▸ EXERCISE DETAILS: Return the listing below unchanged, but without pictures.

▸ PROVIDED INFORMATION:
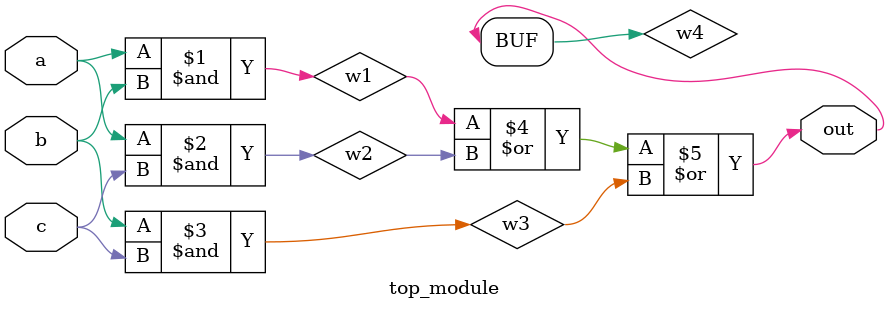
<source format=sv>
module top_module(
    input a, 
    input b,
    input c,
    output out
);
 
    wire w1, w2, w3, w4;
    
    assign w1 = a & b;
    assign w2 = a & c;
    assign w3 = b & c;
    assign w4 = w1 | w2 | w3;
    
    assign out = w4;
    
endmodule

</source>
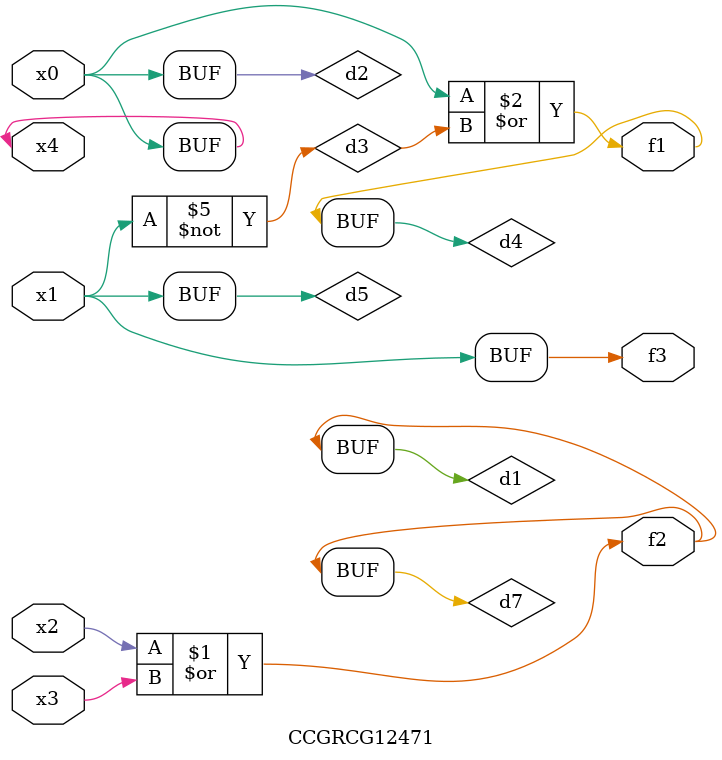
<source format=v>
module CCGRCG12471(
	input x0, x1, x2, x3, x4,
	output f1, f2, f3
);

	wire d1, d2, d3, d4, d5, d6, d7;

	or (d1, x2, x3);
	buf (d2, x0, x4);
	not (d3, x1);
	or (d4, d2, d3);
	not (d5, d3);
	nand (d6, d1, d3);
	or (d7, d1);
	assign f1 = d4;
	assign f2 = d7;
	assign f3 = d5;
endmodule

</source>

▸ FINISHED EXERCISE:
<source format=sv>
module top_module(
    input a, 
    input b,
    input c,
    output out
);
 
    wire w1, w2, w3, w4;
    
    assign w1 = a & b;
    assign w2 = a & c;
    assign w3 = b & c;
    assign w4 = w1 | w2 | w3;
    
    assign out = w4;
    
endmodule

</source>
<source format=v>
module CCGRCG12471(
	input x0, x1, x2, x3, x4,
	output f1, f2, f3
);

	wire d1, d2, d3, d4, d5, d6, d7;

	or (d1, x2, x3);
	buf (d2, x0, x4);
	not (d3, x1);
	or (d4, d2, d3);
	not (d5, d3);
	nand (d6, d1, d3);
	or (d7, d1);
	assign f1 = d4;
	assign f2 = d7;
	assign f3 = d5;
endmodule

</source>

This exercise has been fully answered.